Records supplied:
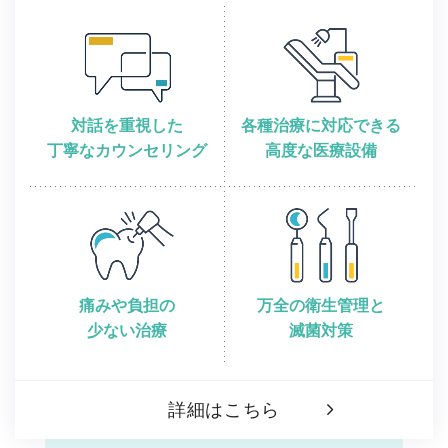
対話を重視した
各種治療に対応できる
丁寧なカウンセリング
高度な医療設備
痛みや負担の
万全の衛生管理と
少ない治療
滅菌対策
詳細はこちら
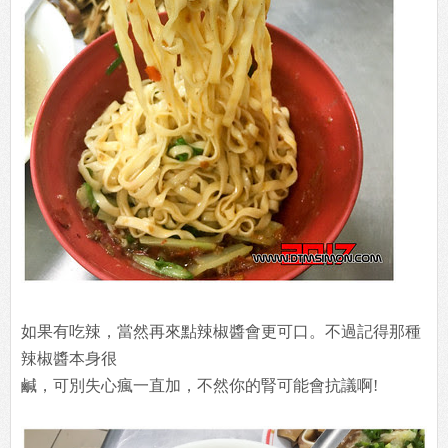
如果有吃辣，當然再來點辣椒醬會更可口。不過記得那種
辣椒醬本身很
鹹，可別失心瘋一直加，不然你的腎可能會抗議啊!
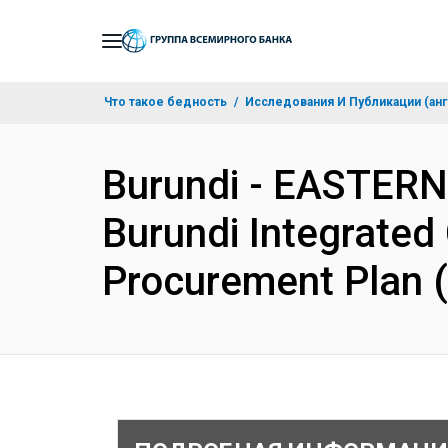
Skip
to
Main
Что такое бедность
Исследования И Публикации (анг
Navigation
Burundi - EASTER
Burundi Integrated
Procurement Plan 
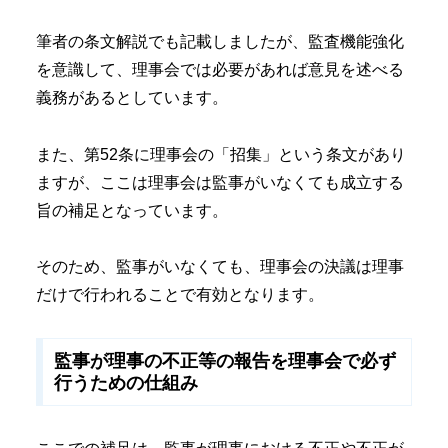
筆者の条文解説でも記載しましたが、監査機能強化
を意識して、理事会では必要があれば意見を述べる
義務があるとしています。
また、第52条に理事会の「招集」という条文があり
ますが、ここは理事会は監事がいなくても成立する
旨の補足となっています。
そのため、監事がいなくても、理事会の決議は理事
だけで行われることで有効となります。
監事が理事の不正等の報告を理事会で必ず
行うための仕組み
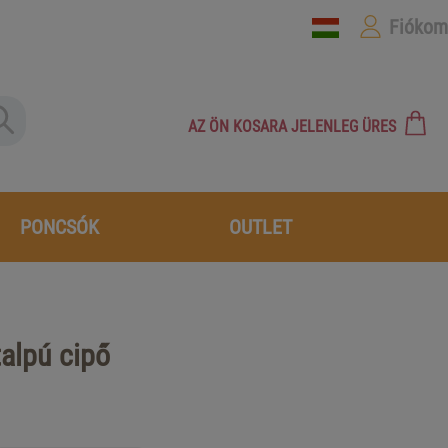
Fiókom
AZ ÖN KOSARA JELENLEG ÜRES
PONCSÓK
OUTLET
alpú cipő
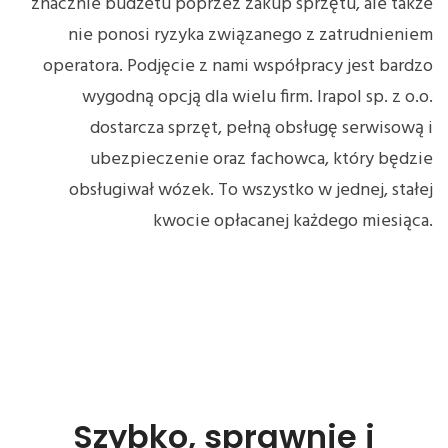
znacznie budżetu poprzez zakup sprzętu, ale także
nie ponosi ryzyka związanego z zatrudnieniem
operatora. Podjęcie z nami współpracy jest bardzo
wygodną opcją dla wielu firm. Irapol sp. z o.o.
dostarcza sprzęt, pełną obsługę serwisową i
ubezpieczenie oraz fachowca, który będzie
obsługiwał wózek. To wszystko w jednej, stałej
kwocie opłacanej każdego miesiąca.
Szybko, sprawnie i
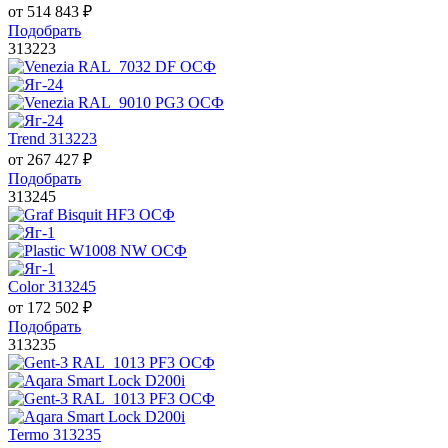
от
514 843
₽
Подобрать
313223
Trend 313223
от
267 427
₽
Подобрать
313245
Color 313245
от
172 502
₽
Подобрать
313235
Termo 313235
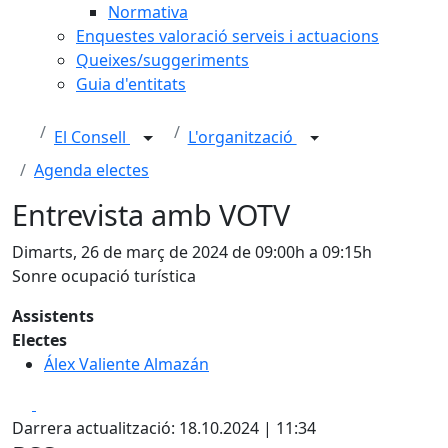
Normativa
Enquestes valoració serveis i actuacions
Queixes/suggeriments
Guia d'entitats
El Consell
L'organització
Agenda electes
Entrevista amb VOTV
Dimarts, 26 de març de 2024 de 09:00h a 09:15h
Sonre ocupació turística
Assistents
Electes
Álex Valiente Almazán
Facebook
X
Darrera actualització: 18.10.2024 | 11:34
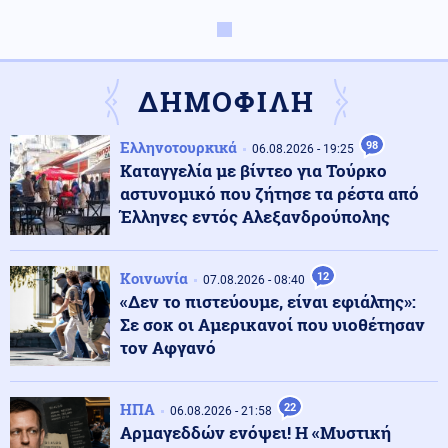
Κόσμος
08.08.2026 - 16:37
Ιταλία: Όλες οι πόλεις στο υψηλότερο επίπεδο
προειδοποίησης για καύσωνα
ΔΗΜΟΦΙΛΗ
Κοινωνία
08.08.2026 - 16:25
Ελληνοτουρκικά
98
Πυρκαγιά σε χαμηλή βλάστηση στη Σίνδο
06.08.2026 - 19:25
Θεσσαλονίκης
Καταγγελία με βίντεο για Τούρκο
αστυνομικό που ζήτησε τα ρέστα από
Έλληνες εντός Αλεξανδρούπολης
Κόσμος
08.08.2026 - 16:22
ΟΗΕ: Αυξάνεται ο κίνδυνος νέας ανάφλεξης στην
Υεμένη
Κοινωνία
12
07.08.2026 - 08:40
«Δεν το πιστεύουμε, είναι εφιάλτης»:
Σε σοκ οι Αμερικανοί που υιοθέτησαν
Κόσμος
08.08.2026 - 16:18
τον Αφγανό
Ταϊλάνδη: Στους εννέα ο αριθμός των νεκρών από την
επίθεση σε σχολείο
ΗΠΑ
22
06.08.2026 - 21:58
Αρμαγεδδών ενόψει! Η «Μυστική
Μέση Ανατολή
08.08.2026 - 16:17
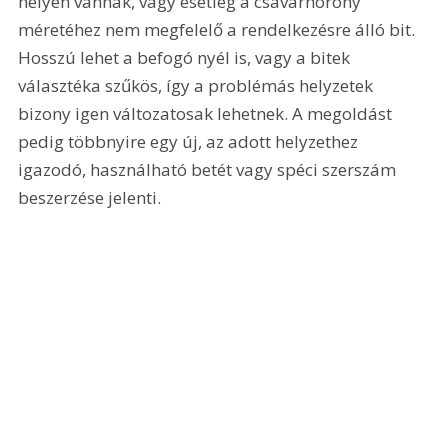
helyen vannak, vagy esetleg a csavarhorony 
méretéhez nem megfelelő a rendelkezésre álló bit. 
Hosszú lehet a befogó nyél is, vagy a bitek 
választéka szűkös, így a problémás helyzetek 
bizony igen változatosak lehetnek. A megoldást 
pedig többnyire egy új, az adott helyzethez 
igazodó, használható betét vagy spéci szerszám 
beszerzése jelenti.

Activity:
Word for word, restate all of the entries above and leave each picture out.

Task answer:
対話を重視した
各種治療に対応できる
丁寧なカウンセリング
高度な医療設備
痛みや負担の
万全の衛生管理と
少ない治療
滅菌対策
詳細はこちら
如果有吃辣，當然再來點辣椒醬會更可口。不過記得那種
辣椒醬本身很
鹹，可別失心瘋一直加，不然你的腎可能會抗議啊!
Skip
to
Main
Что такое бедность
Исследования И Публикации (анг
Navigation
Burundi - EASTER
Burundi Integrated
Procurement Plan 
筆者の条文解説でも記載しましたが、監査機能強化
を意識して、理事会では必要があれば意見を述べる
義務があるとしています。
また、第52条に理事会の「招集」という条文があり
ますが、ここは理事会は監事がいなくても成立する
旨の補足となっています。
そのため、監事がいなくても、理事会の決議は理事
だけで行われることで有効となります。
監事が理事の不正等の報告を理事会で必ず
行うための仕組み
Fiókom
AZ ÖN KOSARA JELENLEG ÜRES
PONCSÓK
OUTLET
alpú cipő
znacznie budżetu poprzez zakup sprzętu, ale także
nie ponosi ryzyka związanego z zatrudnieniem
operatora. Podjęcie z nami współpracy jest bardzo
wygodną opcją dla wielu firm. Irapol sp. z o.o.
dostarcza sprzęt, pełną obsługę serwisową i
ubezpieczenie oraz fachowca, który będzie
obsługiwał wózek. To wszystko w jednej, stałej
kwocie opłacanej każdego miesiąca.
Szybko, sprawnie i
от
514 843
₽
Подобрать
313223
Trend 313223
от
267 427
₽
Подобрать
313245
Color 313245
от
172 502
₽
Подобрать
313235
Termo 313235
Normativa
Enquestes valoració serveis i actuacions
Queixes/suggeriments
Guia d'entitats
El Consell
L'organització
Agenda electes
Entrevista amb VOTV
Dimarts, 26 de març de 2024 de 09:00h a 09:15h
Sonre ocupació turística
Assistents
Electes
Álex Valiente Almazán
Facebook
X
Darrera actualització: 18.10.2024 | 11:34
Κόσμος
08.08.2026 - 16:37
Ιταλία: Όλες οι πόλεις στο υψηλότερο επίπεδο
προειδοποίησης για καύσωνα
ΔΗΜΟΦΙΛΗ
Κοινωνία
08.08.2026 - 16:25
Ελληνοτουρκικά
98
Πυρκαγιά σε χαμηλή βλάστηση στη Σίνδο
06.08.2026 - 19:25
Θεσσαλονίκης
Καταγγελία με βίντεο για Τούρκο
αστυνομικό που ζήτησε τα ρέστα από
Έλληνες εντός Αλεξανδρούπολης
Κόσμος
08.08.2026 - 16:22
ΟΗΕ: Αυξάνεται ο κίνδυνος νέας ανάφλεξης στην
Υεμένη
Κοινωνία
12
07.08.2026 - 08:40
«Δεν το πιστεύουμε, είναι εφιάλτης»:
Σε σοκ οι Αμερικανοί που υιοθέτησαν
Κόσμος
08.08.2026 - 16:18
τον Αφγανό
Ταϊλάνδη: Στους εννέα ο αριθμός των νεκρών από την
επίθεση σε σχολείο
ΗΠΑ
22
06.08.2026 - 21:58
Αρμαγεδδών ενόψει! Η «Μυστική
Μέση Ανατολή
08.08.2026 - 16:17
helyen vannak, vagy esetleg a csavarhorony 
méretéhez nem megfelelő a rendelkezésre álló bit. 
Hosszú lehet a befogó nyél is, vagy a bitek 
választéka szűkös, így a problémás helyzetek 
bizony igen változatosak lehetnek. A megoldást 
pedig többnyire egy új, az adott helyzethez 
igazodó, használható betét vagy spéci szerszám 
beszerzése jelenti.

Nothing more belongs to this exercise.